___ Records provided

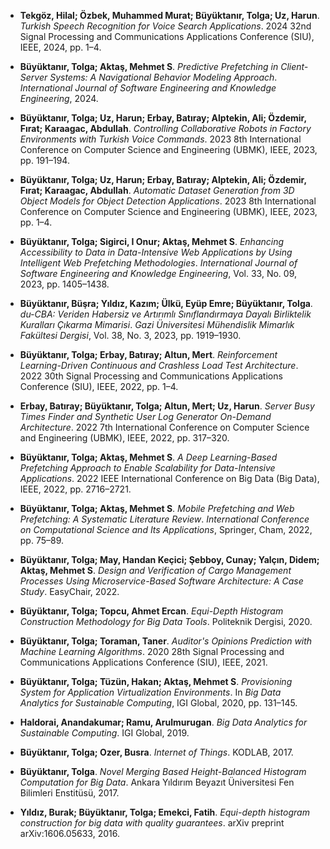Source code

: - **Tekgöz, Hilal; Özbek, Muhammed Murat; Büyüktanır, Tolga; Uz, Harun**. *Turkish Speech Recognition for Voice Search Applications*. 2024 32nd Signal Processing and Communications Applications Conference (SIU), IEEE, 2024, pp. 1–4.

- **Büyüktanır, Tolga; Aktaş, Mehmet S**. *Predictive Prefetching in Client-Server Systems: A Navigational Behavior Modeling Approach*. *International Journal of Software Engineering and Knowledge Engineering*, 2024.

- **Büyüktanır, Tolga; Uz, Harun; Erbay, Batıray; Alptekin, Ali; Özdemir, Fırat; Karaagac, Abdullah**. *Controlling Collaborative Robots in Factory Environments with Turkish Voice Commands*. 2023 8th International Conference on Computer Science and Engineering (UBMK), IEEE, 2023, pp. 191–194.

- **Büyüktanır, Tolga; Uz, Harun; Erbay, Batıray; Alptekin, Ali; Özdemir, Fırat; Karaagac, Abdullah**. *Automatic Dataset Generation from 3D Object Models for Object Detection Applications*. 2023 8th International Conference on Computer Science and Engineering (UBMK), IEEE, 2023, pp. 1–4.

- **Büyüktanır, Tolga; Sigirci, I Onur; Aktaş, Mehmet S**. *Enhancing Accessibility to Data in Data-Intensive Web Applications by Using Intelligent Web Prefetching Methodologies*. *International Journal of Software Engineering and Knowledge Engineering*, Vol. 33, No. 09, 2023, pp. 1405–1438.

- **Büyüktanır, Büşra; Yıldız, Kazım; Ülkü, Eyüp Emre; Büyüktanır, Tolga**. *du-CBA: Veriden Habersiz ve Artırımlı Sınıflandırmaya Dayalı Birliktelik Kuralları Çıkarma Mimarisi*. *Gazi Üniversitesi Mühendislik Mimarlık Fakültesi Dergisi*, Vol. 38, No. 3, 2023, pp. 1919–1930.

- **Büyüktanır, Tolga; Erbay, Batıray; Altun, Mert**. *Reinforcement Learning-Driven Continuous and Crashless Load Test Architecture*. 2022 30th Signal Processing and Communications Applications Conference (SIU), IEEE, 2022, pp. 1–4.

- **Erbay, Batıray; Büyüktanır, Tolga; Altun, Mert; Uz, Harun**. *Server Busy Times Finder and Synthetic User Log Generator On-Demand Architecture*. 2022 7th International Conference on Computer Science and Engineering (UBMK), IEEE, 2022, pp. 317–320.

- **Büyüktanır, Tolga; Aktaş, Mehmet S**. *A Deep Learning-Based Prefetching Approach to Enable Scalability for Data-Intensive Applications*. 2022 IEEE International Conference on Big Data (Big Data), IEEE, 2022, pp. 2716–2721.

- **Büyüktanır, Tolga; Aktaş, Mehmet S**. *Mobile Prefetching and Web Prefetching: A Systematic Literature Review*. *International Conference on Computational Science and Its Applications*, Springer, Cham, 2022, pp. 75–89.

- **Büyüktanır, Tolga; May, Handan Keçici; Şebboy, Cunay; Yalçın, Didem; Aktaş, Mehmet S**. *Design and Verification of Cargo Management Processes Using Microservice-Based Software Architecture: A Case Study*. EasyChair, 2022.

- **Büyüktanır, Tolga; Topcu, Ahmet Ercan**. *Equi-Depth Histogram Construction Methodology for Big Data Tools*. Politeknik Dergisi, 2020.

- **Büyüktanır, Tolga; Toraman, Taner**. *Auditor's Opinions Prediction with Machine Learning Algorithms*. 2020 28th Signal Processing and Communications Applications Conference (SIU), IEEE, 2021.

- **Büyüktanır, Tolga; Tüzün, Hakan; Aktaş, Mehmet S**. *Provisioning System for Application Virtualization Environments*. In *Big Data Analytics for Sustainable Computing*, IGI Global, 2020, pp. 131–145.

- **Haldorai, Anandakumar; Ramu, Arulmurugan**. *Big Data Analytics for Sustainable Computing*. IGI Global, 2019.

- **Büyüktanır, Tolga; Ozer, Busra**. *Internet of Things*. KODLAB, 2017.

- **Büyüktanır, Tolga**. *Novel Merging Based Height-Balanced Histogram Computation for Big Data*. Ankara Yıldırım Beyazıt Üniversitesi Fen Bilimleri Enstitüsü, 2017.

- **Yıldız, Burak; Büyüktanır, Tolga; Emekci, Fatih**. *Equi-depth histogram construction for big data with quality guarantees*. arXiv preprint arXiv:1606.05633, 2016.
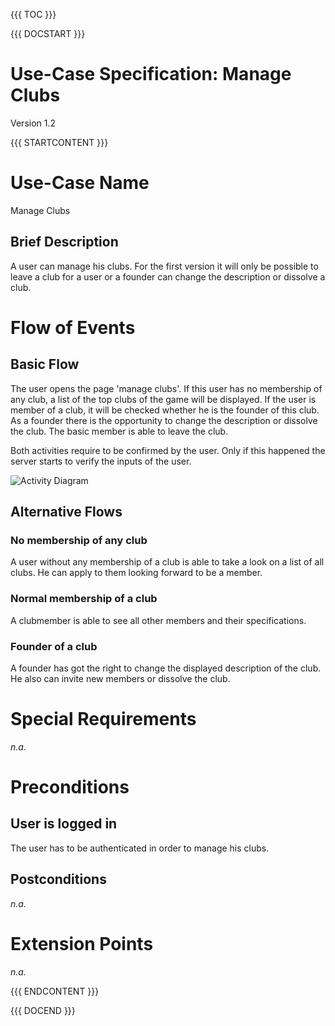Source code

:{{{ TOC }}}


{{{ DOCSTART }}}

# Use-Case Specification: Manage Clubs

Version 1.2

{{{ STARTCONTENT }}}

# Use-Case Name 
Manage Clubs
## 	Brief Description
A user can manage his clubs. For the first version it will only be possible to leave a club for a user or a founder can change the description or dissolve a club.

# Flow of Events
## 	Basic Flow
The user opens the page 'manage clubs'.
If this user has no membership of any club, a list of the top clubs of the game will be displayed.
If the user is member of a club, it will be checked whether he is the founder of this club.
As a founder there is the opportunity to change the description or dissolve the club.
The basic member is able to leave the club.

Both activities require to be confirmed by the user. Only if this happened the server starts to verify the inputs of the user.


![Activity Diagram](http://blog.broking.club/wp-content/uploads/2014/10/ac_manageClubs.png)

## 	Alternative Flows
### No membership of any club
A user without any membership of a club is able to take a look on a list of all clubs. He can apply to them looking forward to be a member.

### Normal membership of a club
A clubmember is able to see all other members and their specifications.

### Founder of a club
A founder has got the right to change the displayed description of the club. He also can invite new members or dissolve the club.

# Special Requirements
*n.a.*

# Preconditions
## User is logged in
The user has to be authenticated in order to manage his clubs.

## Postconditions
*n.a.*

# Extension Points
*n.a.*

{{{ ENDCONTENT }}}

{{{ DOCEND }}}




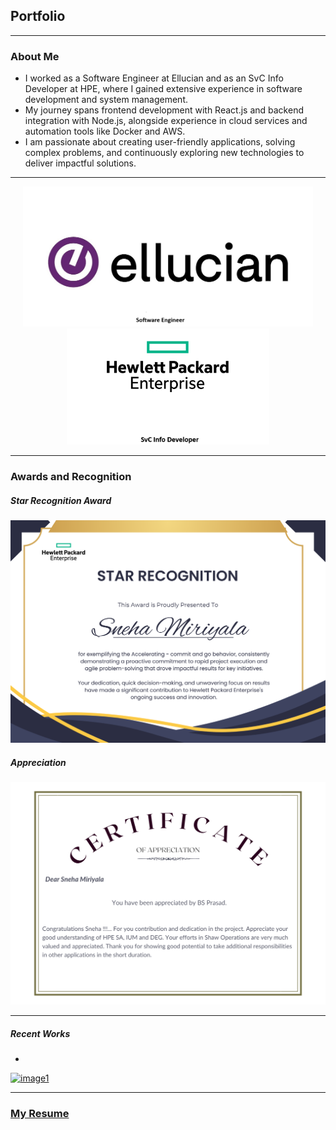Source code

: <!-- Bootstrap CSS -->
<link rel="stylesheet" href="https://maxcdn.bootstrapcdn.com/bootstrap/4.5.2/css/bootstrap.min.css">

## Portfolio
---


### About Me

- I worked as a Software Engineer at Ellucian and as an SvC Info Developer at HPE, where I gained extensive experience in software development and system management.
- My journey spans frontend development with React.js and backend integration with Node.js, alongside experience in cloud services and automation tools like Docker and AWS.
- I am passionate about creating user-friendly applications, solving complex problems, and continuously exploring new technologies to deliver impactful solutions.

---
<style>
    .hoverEffect img {
        transition: transform 0.3s; 
    }
    .hoverEffect img:hover {
        transform: scale(1.1); 
        cursor: pointer;
    }
    /* Styles for the Modal */
.modal {
  display: none;
  position: fixed;
  z-index: 1;
  padding-top: 100px;
  left: 0;
  top: 0;
  width: 100%;
  height: 100%;
  overflow: auto;
  background-color: rgba(0,0,0,0.4);
}

.modal-content {
  background-color: #fefefe;
  margin: auto;
  padding: 20px;
  border: 1px solid #888;
  width: 80%;
}

.close {
  color: #aaaaaa;
  float: right;
  font-size: 28px;
  font-weight: bold;
}

.close:hover,
.close:focus {
  color: #000;
  text-decoration: none;
  cursor: pointer;
}
</style>
<!-- Your Work Experience Section -->
<div align="Center" style="margin: 10px" class="hoverEffect"> 
  <img src="images/ellucian.png?raw=true" alt="Ezofis" width="464" onclick="openModal('ellucianModal')">
  <img src="images/hpe.png?raw=true" alt="Ultimate Coders" width="324" onclick="openModal('hpeModal')">
</div>

<!-- Ellucian Modal -->
<div id="ellucianModal" class="modal">
  <div class="modal-content">
    <span class="close" onclick="closeModal('ellucianModal')">&times;</span>
    <h3>Ellucian</h3>
    <p>Work experience at Ellucian...</p>
    <p><ul><li>Designed and implemented RESTful APIs to streamline service communication, reducing data retrieval times by 20% through optimized database queries and proactive performance tuning, ensuring efficient, high-speed service integration.</li>Led the migration of existing on-premise solutions to a SaaS platform, transforming legacy applications into flexible, cloud-based services that optimized accessibility, lowered maintenance requirements, and supported ongoing scaling needs.<li>Collaborated with the quality assurance team by assisting with software testing, investigating and documenting bugs, and developing test cases to support test-driven development, ensuring high software quality and performance standards.</li>Collaborated with the quality assurance team by assisting with software testing, investigating and documenting bugs, and developing test cases to support test-driven development, ensuring high software quality and performance standards.<li>Demonstrated expertise in the entire software development lifecycle, encompassing requirement analysis, data pipeline design, coding, various testing phases, and deployment, which led to fewer post-deployment defects and smoother project transitions.</li></ul></p>
  </div>
</div>

<!-- HPE Modal -->
<div id="hpeModal" class="modal">
  <div class="modal-content">
    <span class="close" onclick="closeModal('hpeModal')">&times;</span>
    <h3>Hewlett Packard Enterprise</h3>
    <p>Work experience at Hewlett Packard Enterprise...</p>
   <p><ul><li>Acted as a Subject Matter Expert (SME) and led Incident Management calls while managing change management for three applications. Maintained data accuracy and prevented future discrepancies by updating and validating incident tickets using ServiceNow.</li><li>Reproduced issues and analyzed application logs and system logs by integrating system components into Splunk, AppDynamics to identify root causes of issues and provide solutions to customers.</li><li>Identified and documented potential software/hardware defects, authorized and reviewed technical documentation, and corrected non-conformances with processes and documentation. Collaborated with development teams to identify, troubleshoot, and resolve software bugs and issues. Created new/updated Knowledge Base documentation as required, fostered open team communication, and shared knowledge openly.</li><li>Conducted user acceptance testing, resulting in on-time and successful enterprise implementations for up to 1 million users.</li><li>Developed and maintained scripts using Ansible to automate repetitive tasks, improving efficiency and reducing downtime.</li></ul></p>
  </div>
</div>

---
### Awards and Recognition

##### Star Recognition Award
<img src="images/star_recognition.png?raw=true"/>

##### Appreciation
<img src="images/appreciation.png?raw=true"/>

---
##### Recent Works

<div id="demo" class="carousel slide" data-ride="carousel">
  <!-- Indicators -->
  <ul class="carousel-indicators">
    <li data-target="#demo" data-slide-to="0" class="active"></li>
  
  </ul>
  <!-- Slideshow -->
  <div class="carousel-inner">
    <div class="carousel-item active hoverEffect">
      <a href="https://github.com/snehamiriyala/tic-tac-toe-game">
        <img src="https://github.com/user-attachments/assets/f562c217-4fde-4803-b109-1495deaa59e7" alt="image1"  width="1000" height="300">
      </a>
      <div class="carousel-caption">
      </div>   
    </div>
  <!-- Left and right controls -->
  <a class="carousel-control-prev" href="#demo" data-slide="prev">
    <span class="carousel-control-prev-icon"></span>
  </a>
  <a class="carousel-control-next" href="#demo" data-slide="next">
    <span class="carousel-control-next-icon"></span>
  </a>
</div>

<script> 
    function openModal(modalId) {
  document.getElementById(modalId).style.display = "block";
}
function closeModal(modalId) {
  document.getElementById(modalId).style.display = "none";
}
</script>
<!-- jQuery library -->
<script src="https://ajax.googleapis.com/ajax/libs/jquery/3.5.1/jquery.min.js"></script>

<!-- Bootstrap JavaScript -->
<script src="https://maxcdn.bootstrapcdn.com/bootstrap/4.5.2/js/bootstrap.min.js"></script>

---

### [My Resume](/pdf/SnehaMiriyala_Resume.pdf)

______

What you need to do ->
Print the lines starting with the one that contains "## Portfolio" and continuing through the one that contains "- I am passionate", reproducing them exactly.

Task output ->
## Portfolio
---


### About Me

- I worked as a Software Engineer at Ellucian and as an SvC Info Developer at HPE, where I gained extensive experience in software development and system management.
- My journey spans frontend development with React.js and backend integration with Node.js, alongside experience in cloud services and automation tools like Docker and AWS.
- I am passionate about creating user-friendly applications, solving complex problems, and continuously exploring new technologies to deliver impactful solutions.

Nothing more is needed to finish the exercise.